- [Task prompt] Copy every line that holds the string "Dhaka" from the data below.

Saved entries:
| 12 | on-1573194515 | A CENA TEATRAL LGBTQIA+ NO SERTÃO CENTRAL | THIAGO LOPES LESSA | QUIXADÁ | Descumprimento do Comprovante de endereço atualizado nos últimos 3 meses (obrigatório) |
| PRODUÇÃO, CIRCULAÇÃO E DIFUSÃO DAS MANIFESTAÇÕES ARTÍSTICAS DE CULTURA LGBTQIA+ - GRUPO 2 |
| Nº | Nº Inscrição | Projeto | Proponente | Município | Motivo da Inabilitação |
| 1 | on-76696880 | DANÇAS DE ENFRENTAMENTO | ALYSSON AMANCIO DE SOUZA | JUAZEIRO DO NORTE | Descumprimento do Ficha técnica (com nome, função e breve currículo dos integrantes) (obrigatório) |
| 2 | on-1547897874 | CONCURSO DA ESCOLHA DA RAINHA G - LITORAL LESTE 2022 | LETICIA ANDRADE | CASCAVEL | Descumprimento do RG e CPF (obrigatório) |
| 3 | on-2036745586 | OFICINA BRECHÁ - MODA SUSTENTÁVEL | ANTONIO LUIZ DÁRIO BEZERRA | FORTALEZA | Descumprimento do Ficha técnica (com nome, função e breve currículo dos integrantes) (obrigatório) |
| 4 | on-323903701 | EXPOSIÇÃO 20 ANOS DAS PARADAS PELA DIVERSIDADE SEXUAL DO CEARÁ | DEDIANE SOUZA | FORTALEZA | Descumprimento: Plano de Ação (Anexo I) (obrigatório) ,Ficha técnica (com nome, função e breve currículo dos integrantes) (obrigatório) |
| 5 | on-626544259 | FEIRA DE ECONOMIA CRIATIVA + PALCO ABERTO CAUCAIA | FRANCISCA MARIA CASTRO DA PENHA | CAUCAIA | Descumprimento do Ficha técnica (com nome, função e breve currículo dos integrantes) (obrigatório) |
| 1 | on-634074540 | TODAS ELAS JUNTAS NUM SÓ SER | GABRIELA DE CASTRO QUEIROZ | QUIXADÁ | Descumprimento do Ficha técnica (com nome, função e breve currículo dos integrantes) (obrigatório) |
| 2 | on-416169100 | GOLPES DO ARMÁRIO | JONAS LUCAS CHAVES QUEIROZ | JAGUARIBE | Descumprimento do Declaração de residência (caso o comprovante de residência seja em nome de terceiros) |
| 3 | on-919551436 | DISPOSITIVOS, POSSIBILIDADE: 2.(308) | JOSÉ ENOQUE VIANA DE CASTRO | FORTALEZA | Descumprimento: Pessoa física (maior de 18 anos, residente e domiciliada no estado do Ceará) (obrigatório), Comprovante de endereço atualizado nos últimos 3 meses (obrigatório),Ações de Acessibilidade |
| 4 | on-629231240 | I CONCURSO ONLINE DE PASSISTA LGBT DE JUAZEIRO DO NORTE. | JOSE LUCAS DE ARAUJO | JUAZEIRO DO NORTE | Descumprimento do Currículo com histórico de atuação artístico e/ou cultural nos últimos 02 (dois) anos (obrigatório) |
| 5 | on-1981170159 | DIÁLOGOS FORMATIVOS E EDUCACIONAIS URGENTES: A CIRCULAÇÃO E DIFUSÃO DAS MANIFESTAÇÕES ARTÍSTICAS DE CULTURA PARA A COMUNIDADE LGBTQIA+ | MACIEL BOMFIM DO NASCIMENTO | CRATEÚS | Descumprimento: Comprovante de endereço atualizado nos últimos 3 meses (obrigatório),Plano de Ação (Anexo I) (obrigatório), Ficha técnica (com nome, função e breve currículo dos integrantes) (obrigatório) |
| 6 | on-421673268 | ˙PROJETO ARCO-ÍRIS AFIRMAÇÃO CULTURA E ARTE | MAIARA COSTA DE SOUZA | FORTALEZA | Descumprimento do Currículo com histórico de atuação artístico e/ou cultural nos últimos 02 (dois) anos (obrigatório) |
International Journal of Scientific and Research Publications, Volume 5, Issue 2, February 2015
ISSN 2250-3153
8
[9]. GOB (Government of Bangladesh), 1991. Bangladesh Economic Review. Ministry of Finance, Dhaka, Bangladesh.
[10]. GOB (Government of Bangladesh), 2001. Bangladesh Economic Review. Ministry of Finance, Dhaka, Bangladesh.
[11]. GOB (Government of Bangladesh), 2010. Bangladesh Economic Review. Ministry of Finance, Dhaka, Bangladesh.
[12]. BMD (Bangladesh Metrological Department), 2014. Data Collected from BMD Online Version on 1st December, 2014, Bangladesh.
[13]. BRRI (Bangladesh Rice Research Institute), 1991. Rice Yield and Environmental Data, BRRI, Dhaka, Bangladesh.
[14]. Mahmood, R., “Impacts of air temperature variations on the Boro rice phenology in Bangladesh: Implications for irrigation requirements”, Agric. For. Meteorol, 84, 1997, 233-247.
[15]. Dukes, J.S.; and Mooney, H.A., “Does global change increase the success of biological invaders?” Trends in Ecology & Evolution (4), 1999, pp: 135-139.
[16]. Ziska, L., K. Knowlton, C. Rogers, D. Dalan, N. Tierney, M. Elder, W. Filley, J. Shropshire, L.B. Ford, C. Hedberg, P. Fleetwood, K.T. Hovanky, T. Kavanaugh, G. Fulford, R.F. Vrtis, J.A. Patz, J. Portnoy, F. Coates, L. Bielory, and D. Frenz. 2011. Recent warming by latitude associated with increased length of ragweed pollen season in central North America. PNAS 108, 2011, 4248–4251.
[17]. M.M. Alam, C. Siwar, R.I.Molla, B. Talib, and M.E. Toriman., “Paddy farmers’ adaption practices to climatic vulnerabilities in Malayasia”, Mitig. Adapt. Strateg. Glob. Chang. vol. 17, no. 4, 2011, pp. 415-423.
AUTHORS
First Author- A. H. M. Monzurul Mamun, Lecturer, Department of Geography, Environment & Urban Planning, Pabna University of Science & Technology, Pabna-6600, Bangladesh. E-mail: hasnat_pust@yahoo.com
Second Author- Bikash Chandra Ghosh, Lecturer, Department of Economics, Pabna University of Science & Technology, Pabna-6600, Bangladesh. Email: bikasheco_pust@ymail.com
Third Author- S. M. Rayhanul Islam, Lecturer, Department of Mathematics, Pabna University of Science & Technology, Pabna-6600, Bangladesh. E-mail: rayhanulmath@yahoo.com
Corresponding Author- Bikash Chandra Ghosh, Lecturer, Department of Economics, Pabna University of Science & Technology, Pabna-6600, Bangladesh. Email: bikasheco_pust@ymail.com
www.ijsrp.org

- [Exercise response]
[9]. GOB (Government of Bangladesh), 1991. Bangladesh Economic Review. Ministry of Finance, Dhaka, Bangladesh.
[10]. GOB (Government of Bangladesh), 2001. Bangladesh Economic Review. Ministry of Finance, Dhaka, Bangladesh.
[11]. GOB (Government of Bangladesh), 2010. Bangladesh Economic Review. Ministry of Finance, Dhaka, Bangladesh.
[13]. BRRI (Bangladesh Rice Research Institute), 1991. Rice Yield and Environmental Data, BRRI, Dhaka, Bangladesh.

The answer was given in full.